It’s the first round of the World Matchplay at The Winter Gardens, Blackpool. And World Champion Adrian Lewis is under-performing. Kevin Painter has three darts at double-top to defeat the man from Stoke. But he misses.
In a titanic struggle Lewis eventually finds his form and rhythm, and eventually overcomes Painter 12-10 to progress to Round Two.
In his post-match interview with Sky Sports Rob Stubbs, Painter bemoans his fate, repeating that he doesn’t seem to get the ‘luck’ that other players get. He is implying that he is ‘unlucky’.
This is not the mindset of a winner and champion. Painter is a very naturally talented player. But if he feels that he is ‘unlucky’, then he will never maximise that talent, and finally win a major TV event.
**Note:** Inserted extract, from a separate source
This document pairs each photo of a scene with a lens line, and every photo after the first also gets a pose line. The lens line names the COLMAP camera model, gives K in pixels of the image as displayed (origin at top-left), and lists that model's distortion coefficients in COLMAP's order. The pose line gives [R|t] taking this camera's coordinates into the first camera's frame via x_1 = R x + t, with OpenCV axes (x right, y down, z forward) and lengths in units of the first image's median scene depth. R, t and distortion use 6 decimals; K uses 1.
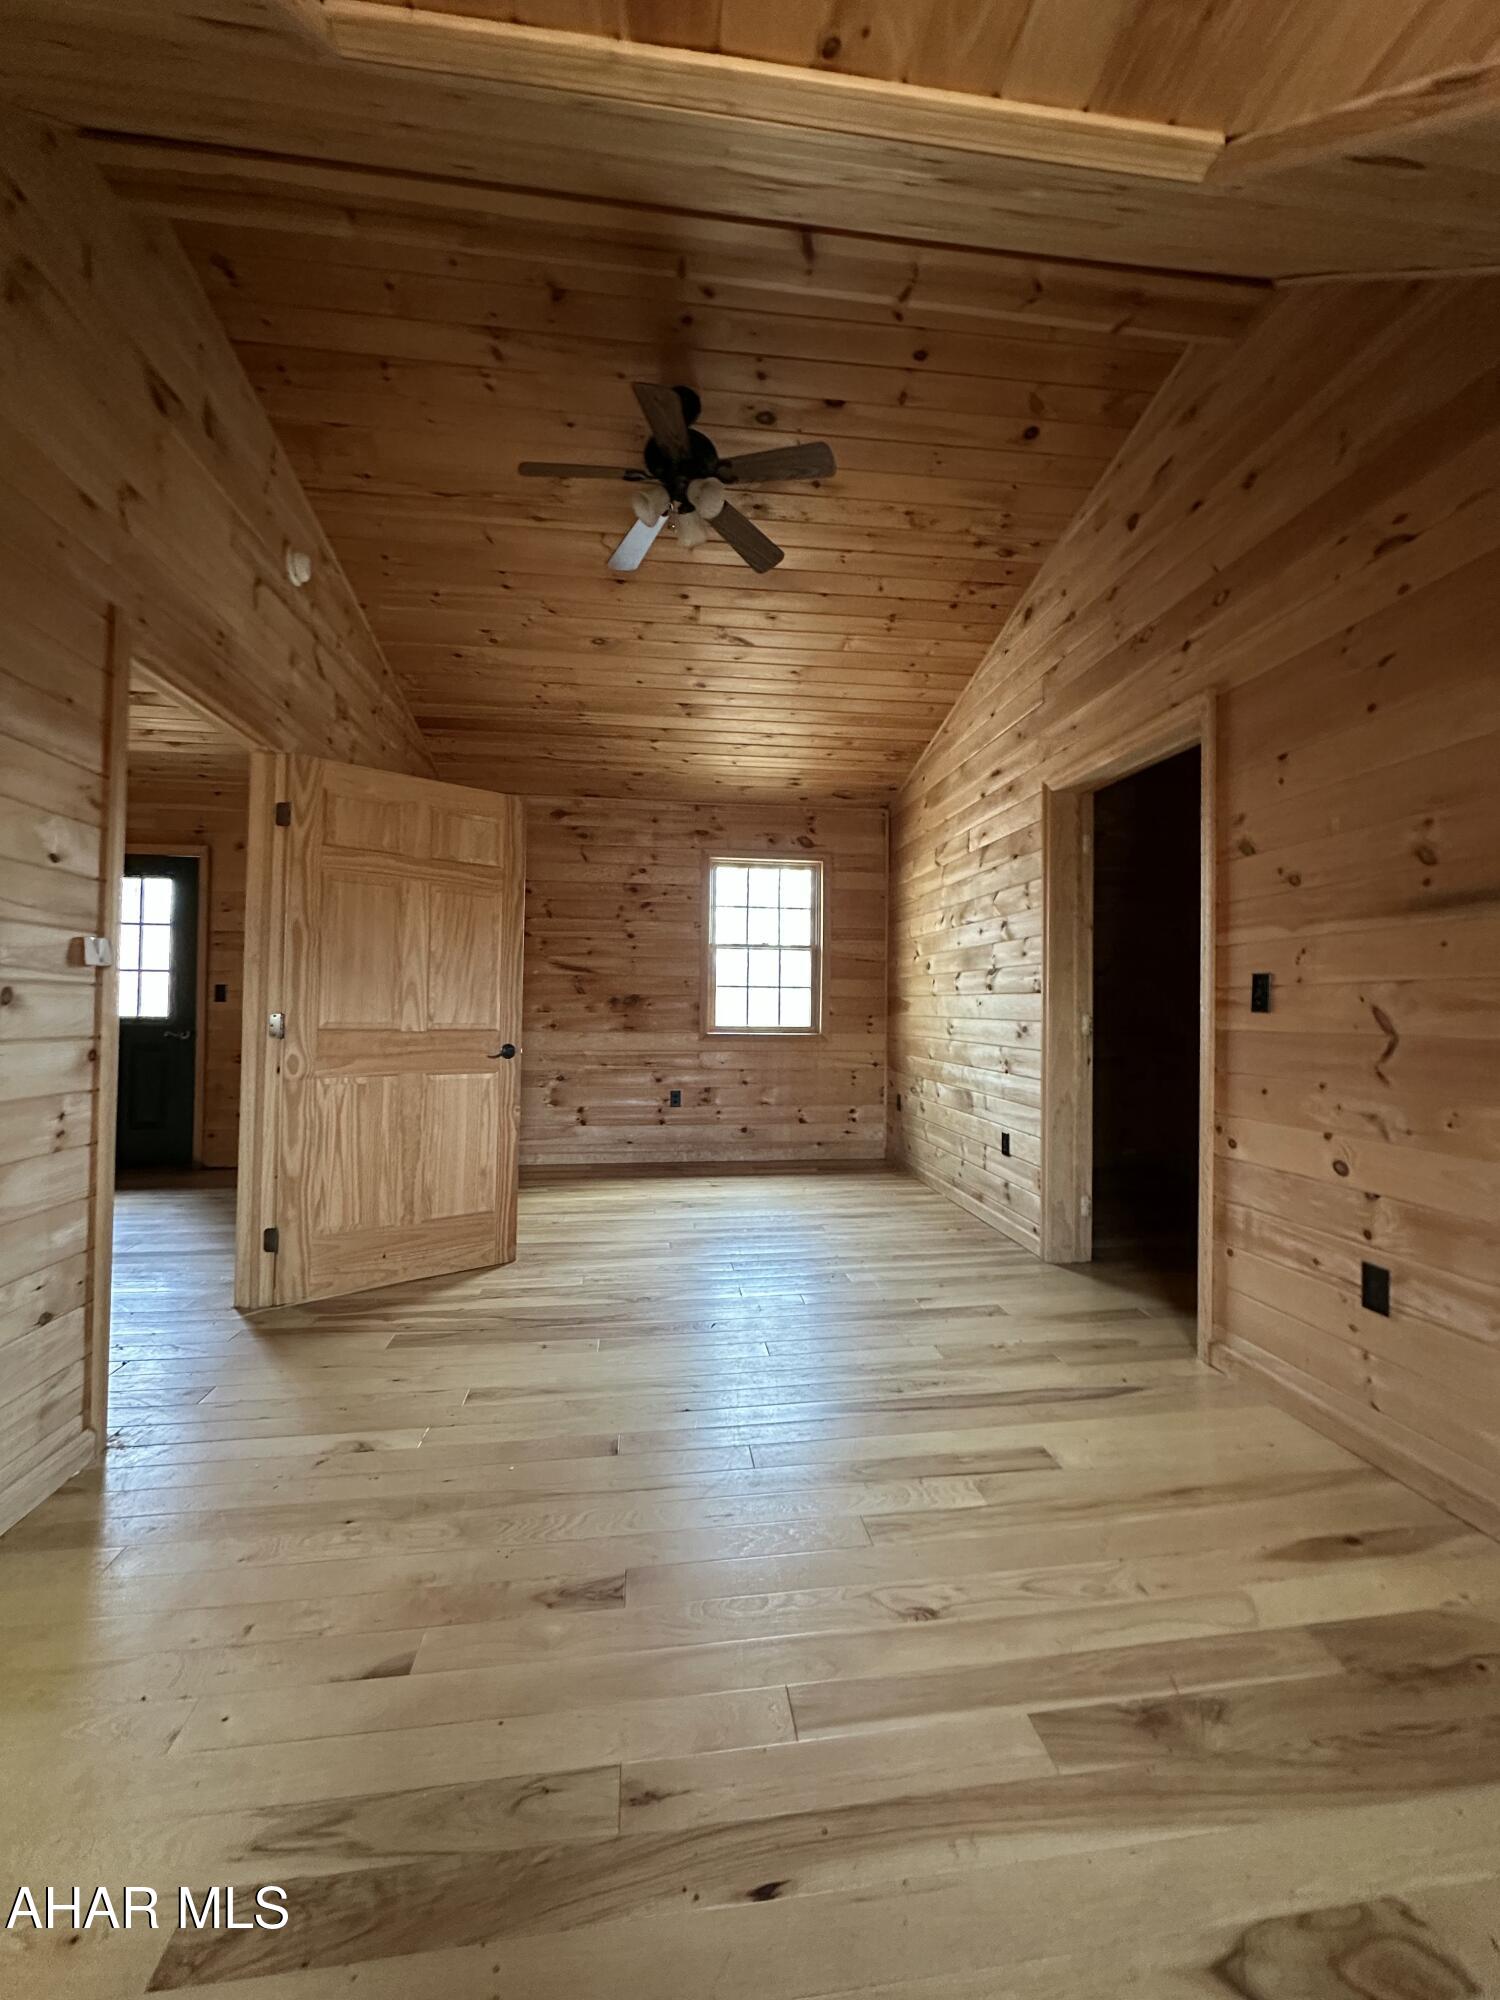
lens RADIAL K [[794.5, 0, 750.5], [0, 794.5, 996.8], [0, 0, 1]] dist [-0.002339, 0.000285]
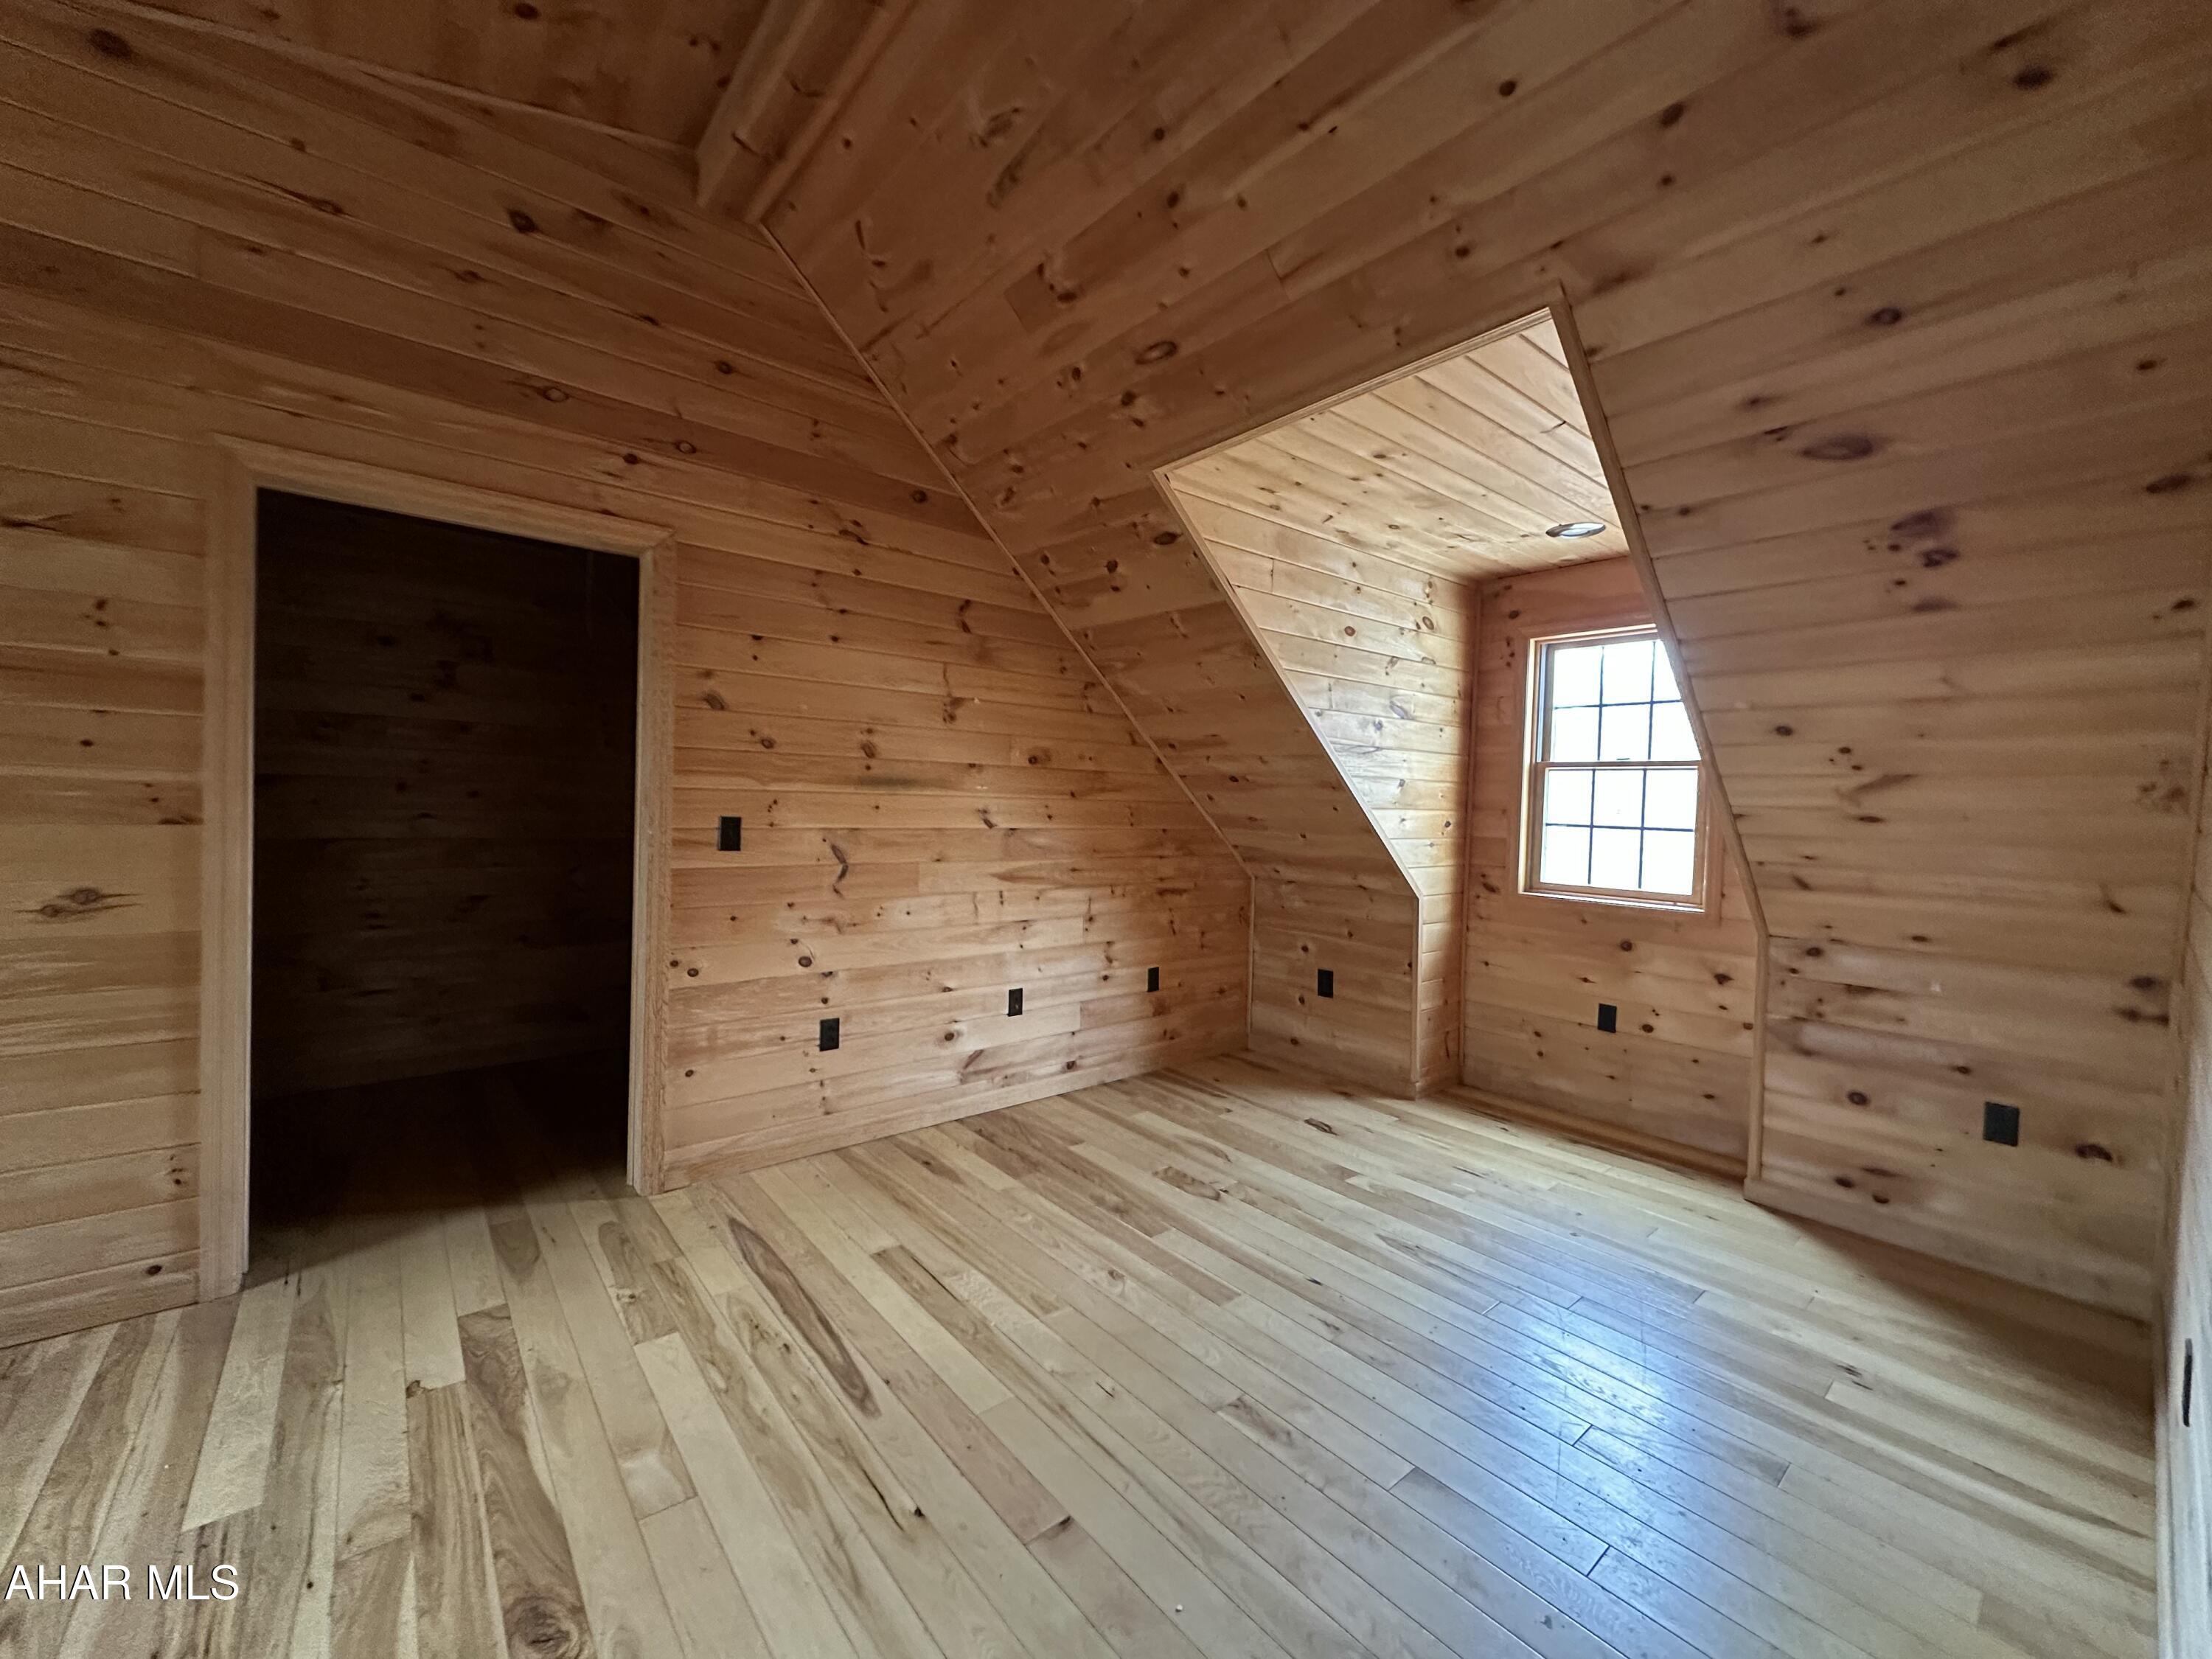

There is a reason that Painter missed three darts at double top. And it’s not a question of luck. To close out a tense game, requires clarity of mind; bottle; fearlessness; and commitment to your target.
You can’t ‘hope’ the darts go in. You have to totally commit to your target.
It’s noticeable that you don’t hear Phil Taylor call himself ‘unlucky’. He knows that any defeat lies in his own hands. Not the external factor of luck.
If you believe that you are ‘unlucky’, then you won’t win through in critical game-turning moments. For to do so, would be to overturn your own view of yourself. And maintaining an ‘unlucky’ self-view confirms your philosophy that the world is somehow unjust. Or that others players get luck and you don’t.
If Kevin Painter recognises this subtle flaw in his personal psychology, he may be able to kick-on and maximise his talent. If he doesn’t, then he will remain one of darts nearly-men.